Wednesday, October 29, 2008

The Hideous and Appalling Violence and Tactics Colombia's Paramilitary Groups Employ

I have written several times before about how paramilitary groups are responsible for a not-insignificant amount violence in Colombia. This article shows just how repulsive and appalling the paramilitaries' tactics are:

Prosecutors and human rights researchers are investigating hundreds of such deaths and disappearances, contending that Colombia’s security forces are increasingly murdering civilians and making it look as if they were killed in combat, often by planting weapons by the bodies or dressing the corpses in guerrilla fatigues.
With soldiers under intense pressure in recent years to register combat kills to earn promotions and benefits like time off and extra pay, reports of civilian killings are climbing, prosecutors and researchers say, pointing to a grisly facet of Colombia’s long internal war against leftist insurgencies.
The deaths have called into question the depth of Colombia’s recent strides against the rebel Revolutionary Armed Forces of Colombia, or FARC, and have begun to haunt the nation’s military hierarchy.

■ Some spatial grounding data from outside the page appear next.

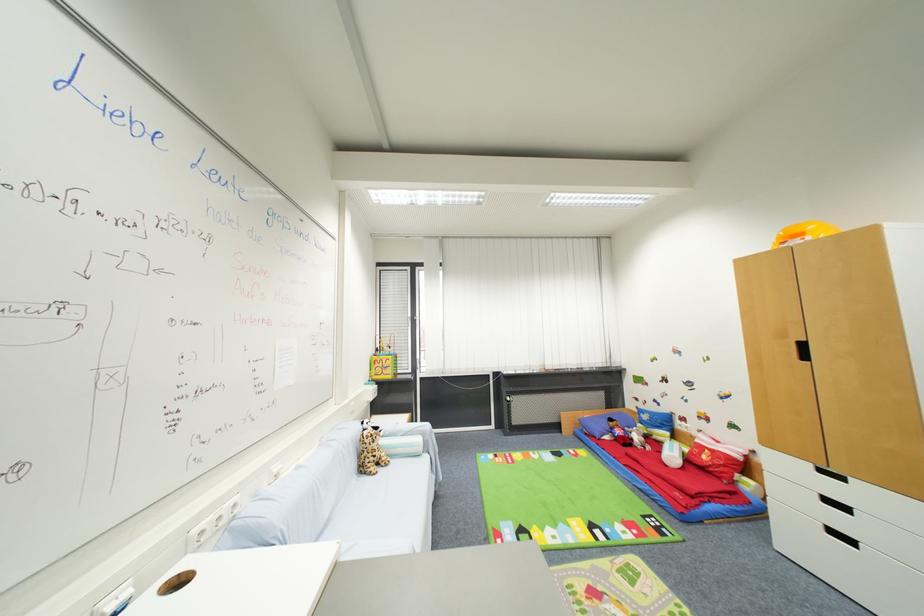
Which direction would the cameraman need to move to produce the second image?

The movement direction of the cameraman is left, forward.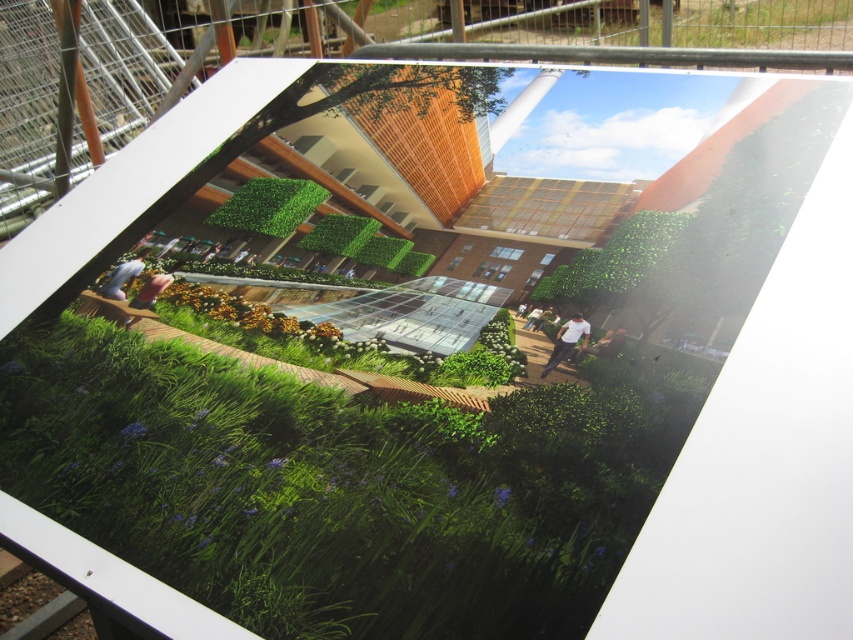
Question: Which point appears closest to the camera in this image?

Choices:
 (A) (231, 397)
 (B) (543, 372)

Answer: (B)

Question: Is green grass at center above white cotton shirt at center?

Choices:
 (A) no
 (B) yes

Answer: (A)

Question: Among these points, which one is nearest to the camera?

Choices:
 (A) (161, 465)
 (B) (575, 317)

Answer: (A)

Question: Is green grass at center to the left of white cotton shirt at center from the viewer's perspective?

Choices:
 (A) yes
 (B) no

Answer: (A)

Question: Does green grass at center lie in front of white cotton shirt at center?

Choices:
 (A) yes
 (B) no

Answer: (A)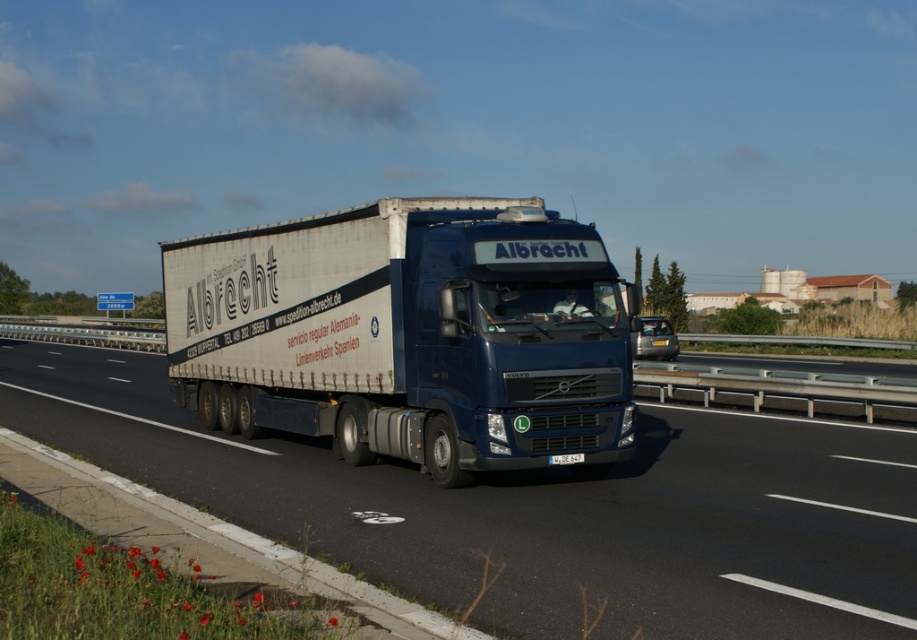
Question: Does white matte truck at center come behind matte blue truck at center?

Choices:
 (A) yes
 (B) no

Answer: (B)

Question: Is white matte truck at center to the left of matte blue truck at center from the viewer's perspective?

Choices:
 (A) yes
 (B) no

Answer: (A)

Question: Among these objects, which one is farthest from the camera?

Choices:
 (A) white matte truck at center
 (B) matte blue truck at center

Answer: (B)

Question: Is white matte truck at center above matte blue truck at center?

Choices:
 (A) yes
 (B) no

Answer: (B)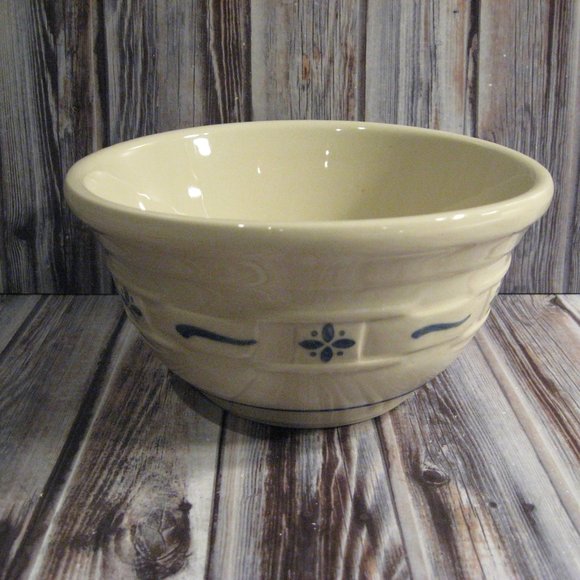
Where is `wooden wall`? This screenshot has height=580, width=580. wooden wall is located at coordinates (82, 97).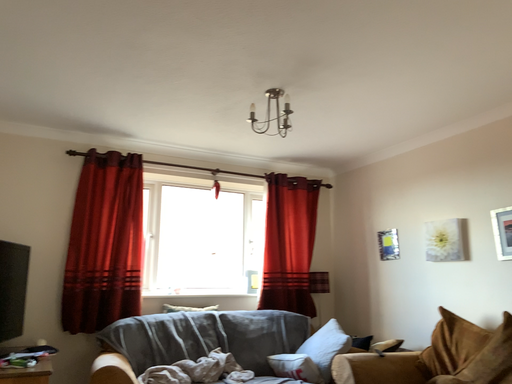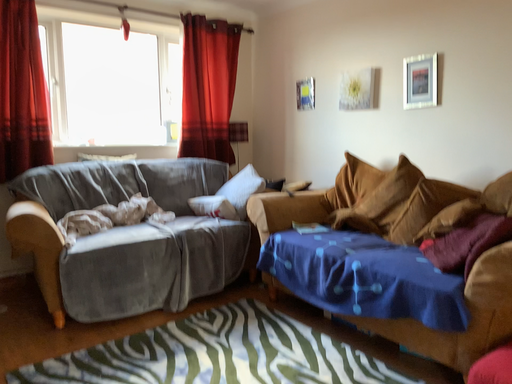
Question: How did the camera likely rotate when shooting the video?

Choices:
 (A) rotated left
 (B) rotated right

Answer: (B)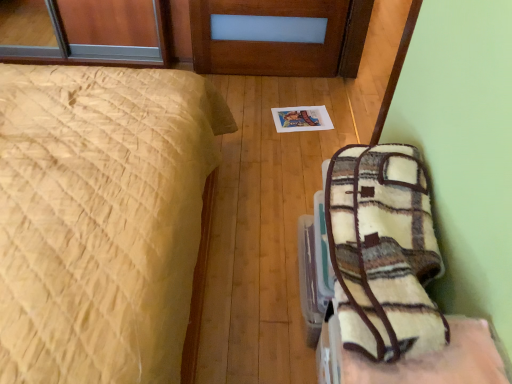
Where is `white fuzzy blanket at lower right`? The width and height of the screenshot is (512, 384). white fuzzy blanket at lower right is located at coordinates (383, 251).

This screenshot has width=512, height=384. Identify the location of plush fleece blanket at lower right. (419, 358).

Can you confirm if white fuzzy blanket at lower right is positioned to the right of plush fleece blanket at lower right?

Indeed, white fuzzy blanket at lower right is positioned on the right side of plush fleece blanket at lower right.

Can you confirm if white fuzzy blanket at lower right is smaller than plush fleece blanket at lower right?

Incorrect, white fuzzy blanket at lower right is not smaller in size than plush fleece blanket at lower right.

Between white fuzzy blanket at lower right and plush fleece blanket at lower right, which one is positioned in front?

white fuzzy blanket at lower right is closer to the camera.

From the image's perspective, is white fuzzy blanket at lower right located beneath plush fleece blanket at lower right?

No.

Looking at this image, does white fuzzy blanket at lower right have a smaller size compared to yellow quilted bed at left?

Correct, white fuzzy blanket at lower right occupies less space than yellow quilted bed at left.

The image size is (512, 384). What are the coordinates of `blanket on the right of the yellow quilted bed at left` in the screenshot? It's located at (383, 251).

From a real-world perspective, is white fuzzy blanket at lower right beneath yellow quilted bed at left?

Incorrect, from a real-world perspective, white fuzzy blanket at lower right is higher than yellow quilted bed at left.

Do you think white fuzzy blanket at lower right is within yellow quilted bed at left, or outside of it?

white fuzzy blanket at lower right lies outside yellow quilted bed at left.

Is plush fleece blanket at lower right facing towards white fuzzy blanket at lower right?

No, plush fleece blanket at lower right is not aimed at white fuzzy blanket at lower right.

Does point (462, 331) come farther from viewer compared to point (346, 269)?

No, (462, 331) is in front of (346, 269).

How many degrees apart are the facing directions of plush fleece blanket at lower right and white fuzzy blanket at lower right?

The angle between the facing direction of plush fleece blanket at lower right and the facing direction of white fuzzy blanket at lower right is 0.000258 degrees.

Between plush fleece blanket at lower right and white fuzzy blanket at lower right, which one has larger size?

white fuzzy blanket at lower right.

Which object is further away from the camera, yellow quilted bed at left or plush fleece blanket at lower right?

plush fleece blanket at lower right is further away from the camera.

Could you tell me if yellow quilted bed at left is turned towards plush fleece blanket at lower right?

Yes.

How different are the orientations of yellow quilted bed at left and plush fleece blanket at lower right in degrees?

They differ by 180 degrees in their facing directions.

Identify the location of furniture to the right of yellow quilted bed at left. (419, 358).

Does yellow quilted bed at left have a lesser height compared to white fuzzy blanket at lower right?

No, yellow quilted bed at left is not shorter than white fuzzy blanket at lower right.

Locate an element on the screen. The image size is (512, 384). blanket on the right of yellow quilted bed at left is located at coordinates (383, 251).

Looking at this image, from the image's perspective, is yellow quilted bed at left on white fuzzy blanket at lower right?

Yes.

Is yellow quilted bed at left at the right side of white fuzzy blanket at lower right?

In fact, yellow quilted bed at left is to the left of white fuzzy blanket at lower right.

Can you confirm if plush fleece blanket at lower right is taller than yellow quilted bed at left?

No, plush fleece blanket at lower right is not taller than yellow quilted bed at left.

Who is smaller, plush fleece blanket at lower right or yellow quilted bed at left?

plush fleece blanket at lower right.

In the scene shown: From a real-world perspective, relative to yellow quilted bed at left, is plush fleece blanket at lower right vertically above or below?

From a real-world perspective, plush fleece blanket at lower right is physically below yellow quilted bed at left.

Can you tell me how much plush fleece blanket at lower right and yellow quilted bed at left differ in facing direction?

180 degrees separate the facing orientations of plush fleece blanket at lower right and yellow quilted bed at left.

Where is `blanket that appears in front of the plush fleece blanket at lower right`? This screenshot has height=384, width=512. blanket that appears in front of the plush fleece blanket at lower right is located at coordinates (383, 251).

The image size is (512, 384). What are the coordinates of `blanket above the yellow quilted bed at left (from a real-world perspective)` in the screenshot? It's located at (383, 251).

Which object lies nearer to the anchor point yellow quilted bed at left, plush fleece blanket at lower right or white fuzzy blanket at lower right?

white fuzzy blanket at lower right is positioned closer to the anchor yellow quilted bed at left.

Considering their positions, is white fuzzy blanket at lower right positioned further to yellow quilted bed at left than plush fleece blanket at lower right?

plush fleece blanket at lower right is further to yellow quilted bed at left.

From the image, which object appears to be nearer to plush fleece blanket at lower right, yellow quilted bed at left or white fuzzy blanket at lower right?

Among the two, white fuzzy blanket at lower right is located nearer to plush fleece blanket at lower right.

Looking at the image, which one is located further to plush fleece blanket at lower right, white fuzzy blanket at lower right or yellow quilted bed at left?

yellow quilted bed at left is further to plush fleece blanket at lower right.

Considering their positions, is yellow quilted bed at left positioned closer to white fuzzy blanket at lower right than plush fleece blanket at lower right?

plush fleece blanket at lower right lies closer to white fuzzy blanket at lower right than the other object.

Considering their positions, is plush fleece blanket at lower right positioned closer to white fuzzy blanket at lower right than yellow quilted bed at left?

The object closer to white fuzzy blanket at lower right is plush fleece blanket at lower right.

The image size is (512, 384). In order to click on furniture between yellow quilted bed at left and white fuzzy blanket at lower right in the horizontal direction in this screenshot , I will do `click(419, 358)`.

The whole article is depressing, but must be read. The U.S. tacitly supports these tactics via its financial support for the Uribe administration and its funding in the "drug war," whose funds often end up in the hands of these paramilitaries. Additionally, the complete failure to categorize such tactics as "terrorist" simply because Colombia is the U.S.'s biggest ally in the region, while nothing new, is no less inexcusable.

And then there's the issue of Uribe's leadership. He can insist he has nothing to do with these groups, and make public demonstrations of his "intolerance" for such actions, but they ring hollow, considering how closely paramilitary groups have been tied to Uribe's administration and friends, allies, and cabinet members.

This is in no way an apologia for the FARC or its actions; still, it has become increasingly clear of late that the FARC is far from the sole responsible agent for the civil war that plagues Colombia, and at times it seems the paramilitary groups are willing to go even further than the FARC in their "war." It's things like this that make me suspect that the disappearance of the FARC would not lead to the disappearance of violence in Colombia, in spite of what many both in and outside of Colombia may believe. As long as these groups act with relative impunity, and as long as there is a president who is unwilling to go after these groups in anything but a symbolic fashion when things get too appalling, there just doesn't seem to be a lot of hope to me that the violence in Colombia will go down anytime soon.